More useful was Wednesday's Halifax house price index. It rose by 0.2% in August. Even though the annual rate of increase slowed from 4.9% to 4.6% the monthly rise was much more palatable than the half per cent fall investors had been expecting. Sterling jumped sharply on the news. But that was about the top and bottom of it as far as positive UK economic news was concerned. Industrial production rose by 0.3% - more slowly than expected - in July and Thursday's trade deficit (for July) was an unwanted record. Friday's producer price index (PPI) data had manufacturers' costs rising by 8.1% in the year to August while factory gate prices went up by just 4.7% over the same 12 months; a further squeezing of margins.

 

The irrelevance of the Bank of England's Bank Rate to the wider economy was highlighted on Thursday.
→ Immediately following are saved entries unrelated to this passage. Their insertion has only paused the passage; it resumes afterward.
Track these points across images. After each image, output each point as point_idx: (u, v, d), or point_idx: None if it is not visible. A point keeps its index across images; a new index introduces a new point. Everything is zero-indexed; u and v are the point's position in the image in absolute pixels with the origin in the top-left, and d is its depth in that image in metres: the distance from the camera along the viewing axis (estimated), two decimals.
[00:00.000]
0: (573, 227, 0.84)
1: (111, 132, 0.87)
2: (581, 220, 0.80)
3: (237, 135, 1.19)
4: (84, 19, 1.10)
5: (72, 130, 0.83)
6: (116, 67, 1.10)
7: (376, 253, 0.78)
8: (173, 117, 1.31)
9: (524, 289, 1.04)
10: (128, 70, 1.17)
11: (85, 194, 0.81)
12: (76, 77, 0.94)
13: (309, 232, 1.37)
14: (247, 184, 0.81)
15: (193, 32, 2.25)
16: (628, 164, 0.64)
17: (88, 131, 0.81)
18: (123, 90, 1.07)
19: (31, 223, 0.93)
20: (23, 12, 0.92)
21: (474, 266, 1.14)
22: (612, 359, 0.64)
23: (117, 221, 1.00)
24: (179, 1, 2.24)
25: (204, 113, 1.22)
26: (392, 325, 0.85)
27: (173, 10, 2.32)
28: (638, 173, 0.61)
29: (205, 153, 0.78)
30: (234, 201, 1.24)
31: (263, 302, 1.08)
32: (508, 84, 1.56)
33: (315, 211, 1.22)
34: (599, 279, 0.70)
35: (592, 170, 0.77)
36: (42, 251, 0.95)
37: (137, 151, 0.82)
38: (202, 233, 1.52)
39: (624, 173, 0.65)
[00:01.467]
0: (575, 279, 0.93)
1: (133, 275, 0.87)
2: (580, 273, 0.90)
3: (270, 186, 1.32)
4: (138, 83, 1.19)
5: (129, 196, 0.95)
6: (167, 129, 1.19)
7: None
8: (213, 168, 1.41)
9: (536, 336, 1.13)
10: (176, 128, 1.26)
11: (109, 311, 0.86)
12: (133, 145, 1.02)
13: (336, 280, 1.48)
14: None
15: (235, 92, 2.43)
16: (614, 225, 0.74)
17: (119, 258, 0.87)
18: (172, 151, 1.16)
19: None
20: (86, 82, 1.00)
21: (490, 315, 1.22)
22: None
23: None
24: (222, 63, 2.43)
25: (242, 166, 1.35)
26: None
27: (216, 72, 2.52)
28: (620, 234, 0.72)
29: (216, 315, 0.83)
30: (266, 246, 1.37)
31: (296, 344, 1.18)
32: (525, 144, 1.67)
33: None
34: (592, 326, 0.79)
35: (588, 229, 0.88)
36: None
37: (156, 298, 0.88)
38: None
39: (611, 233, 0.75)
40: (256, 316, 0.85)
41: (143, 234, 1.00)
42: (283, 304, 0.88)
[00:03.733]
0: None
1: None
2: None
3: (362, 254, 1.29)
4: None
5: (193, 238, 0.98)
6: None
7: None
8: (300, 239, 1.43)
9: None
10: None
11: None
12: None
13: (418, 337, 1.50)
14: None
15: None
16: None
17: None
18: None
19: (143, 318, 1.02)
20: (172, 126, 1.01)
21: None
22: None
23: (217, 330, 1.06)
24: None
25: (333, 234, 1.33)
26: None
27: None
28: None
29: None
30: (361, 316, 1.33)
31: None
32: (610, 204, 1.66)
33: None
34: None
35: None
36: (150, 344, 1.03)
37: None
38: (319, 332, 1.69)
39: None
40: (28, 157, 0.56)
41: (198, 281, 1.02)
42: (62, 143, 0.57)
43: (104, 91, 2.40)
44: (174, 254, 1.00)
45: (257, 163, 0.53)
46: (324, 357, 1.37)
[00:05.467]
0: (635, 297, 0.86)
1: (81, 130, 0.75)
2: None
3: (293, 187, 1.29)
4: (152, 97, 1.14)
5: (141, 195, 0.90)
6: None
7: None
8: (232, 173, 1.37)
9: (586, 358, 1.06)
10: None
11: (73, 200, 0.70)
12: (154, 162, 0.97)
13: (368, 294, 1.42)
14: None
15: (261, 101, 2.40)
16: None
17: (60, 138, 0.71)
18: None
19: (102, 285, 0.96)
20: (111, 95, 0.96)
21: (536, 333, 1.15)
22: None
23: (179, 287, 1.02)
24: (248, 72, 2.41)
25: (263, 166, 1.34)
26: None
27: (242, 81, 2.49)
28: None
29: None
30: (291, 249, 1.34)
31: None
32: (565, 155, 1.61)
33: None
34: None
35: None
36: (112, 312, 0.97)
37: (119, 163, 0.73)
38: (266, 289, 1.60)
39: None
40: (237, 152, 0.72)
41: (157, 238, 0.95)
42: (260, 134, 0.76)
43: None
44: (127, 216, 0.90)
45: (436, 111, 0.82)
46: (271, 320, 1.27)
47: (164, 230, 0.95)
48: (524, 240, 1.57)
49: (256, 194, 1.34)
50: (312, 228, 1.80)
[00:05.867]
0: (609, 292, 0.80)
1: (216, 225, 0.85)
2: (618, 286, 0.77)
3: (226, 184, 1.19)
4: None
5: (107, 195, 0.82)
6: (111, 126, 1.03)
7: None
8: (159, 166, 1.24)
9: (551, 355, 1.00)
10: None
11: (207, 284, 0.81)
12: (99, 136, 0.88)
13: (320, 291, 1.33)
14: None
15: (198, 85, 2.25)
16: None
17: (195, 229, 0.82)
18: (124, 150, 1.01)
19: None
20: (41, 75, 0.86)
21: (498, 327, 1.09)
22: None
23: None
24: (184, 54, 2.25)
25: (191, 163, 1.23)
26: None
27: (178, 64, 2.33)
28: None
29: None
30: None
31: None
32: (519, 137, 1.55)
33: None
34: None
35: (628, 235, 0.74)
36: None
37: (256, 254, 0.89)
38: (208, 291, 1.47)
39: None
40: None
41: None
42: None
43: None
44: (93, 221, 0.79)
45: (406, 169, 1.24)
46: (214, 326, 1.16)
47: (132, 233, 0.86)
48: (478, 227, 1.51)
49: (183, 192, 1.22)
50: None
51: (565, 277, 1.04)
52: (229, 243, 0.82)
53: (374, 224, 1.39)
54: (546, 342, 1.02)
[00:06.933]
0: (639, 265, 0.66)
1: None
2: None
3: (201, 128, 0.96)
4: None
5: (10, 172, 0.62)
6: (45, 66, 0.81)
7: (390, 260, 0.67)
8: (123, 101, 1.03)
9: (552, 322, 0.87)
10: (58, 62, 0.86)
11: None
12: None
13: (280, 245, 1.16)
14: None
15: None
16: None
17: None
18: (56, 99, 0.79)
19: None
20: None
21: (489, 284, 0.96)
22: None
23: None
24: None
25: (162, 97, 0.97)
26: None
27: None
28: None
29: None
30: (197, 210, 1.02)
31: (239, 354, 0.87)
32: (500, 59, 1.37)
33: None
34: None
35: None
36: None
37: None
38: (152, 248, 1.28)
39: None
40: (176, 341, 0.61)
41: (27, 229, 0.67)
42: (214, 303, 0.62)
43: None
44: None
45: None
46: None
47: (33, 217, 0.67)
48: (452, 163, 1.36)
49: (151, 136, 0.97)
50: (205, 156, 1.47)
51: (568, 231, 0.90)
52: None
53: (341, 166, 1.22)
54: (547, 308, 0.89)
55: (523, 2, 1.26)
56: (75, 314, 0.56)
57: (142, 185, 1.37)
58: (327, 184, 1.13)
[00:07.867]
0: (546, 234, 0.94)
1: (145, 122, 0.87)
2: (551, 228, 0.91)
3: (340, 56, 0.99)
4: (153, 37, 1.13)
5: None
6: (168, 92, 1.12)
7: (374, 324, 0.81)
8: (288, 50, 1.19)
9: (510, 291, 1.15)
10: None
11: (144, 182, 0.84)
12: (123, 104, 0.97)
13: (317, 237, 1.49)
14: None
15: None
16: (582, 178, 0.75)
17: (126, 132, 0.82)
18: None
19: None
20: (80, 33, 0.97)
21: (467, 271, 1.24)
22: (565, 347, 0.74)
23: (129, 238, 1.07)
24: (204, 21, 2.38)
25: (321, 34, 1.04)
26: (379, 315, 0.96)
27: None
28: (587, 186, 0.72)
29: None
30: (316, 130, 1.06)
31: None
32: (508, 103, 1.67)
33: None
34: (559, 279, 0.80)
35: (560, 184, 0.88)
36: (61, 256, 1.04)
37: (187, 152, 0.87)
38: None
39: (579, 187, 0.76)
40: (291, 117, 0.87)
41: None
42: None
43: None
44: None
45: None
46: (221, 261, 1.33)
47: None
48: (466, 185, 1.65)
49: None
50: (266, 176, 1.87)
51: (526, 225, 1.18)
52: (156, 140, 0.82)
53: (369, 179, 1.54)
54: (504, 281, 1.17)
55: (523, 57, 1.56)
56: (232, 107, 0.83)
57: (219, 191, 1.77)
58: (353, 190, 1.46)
As the Bank kept its key policy interest rate at 0.5% for a 19th month the news papers wailed about the real cost of borrowing. The average high street bank overdraft interest rate went up to 19.1%, its highest level since records began in 1995. The five most expensive overdraft lenders were all government subsidiaries and top of the tree was NatWest (RBS) at 19.89%.

 

The Reserve Bank of Australia announced, as expected, that it would hold its Cash Rate steady at 4.5%. Less predictable was the same day's revelation that two of the three independent Australian MPs would side with incumbent prime minister Julia Gillard in a coalition government. The RBA decision sent the Aussie lower and the first signs were that the return of a Labour government would do the same, if only because of the vanishingly small majority.

 

Thursday's employment data solved that problem. Employment went up by 31k in August after rising by 25k in July. That was good enough but the breakdown was even better: the number of part-time employees went down by -22k but there were 53k more full time staff. The icing on the cake was a fall in the unemployment rate from 5.3% to 5.1%.

 

From sterling's point of view the critical figures this week will probably be the employment numbers. Take note also of developments at the TUC conference in Manchester: If the unions really are intent on attacking the government through strike action, and if the rank-and-file are up for it, sterling will be under pressure. It is not so yet; investors are not convinced that workers will put politics above self-interest, but the possibility is now on the radar.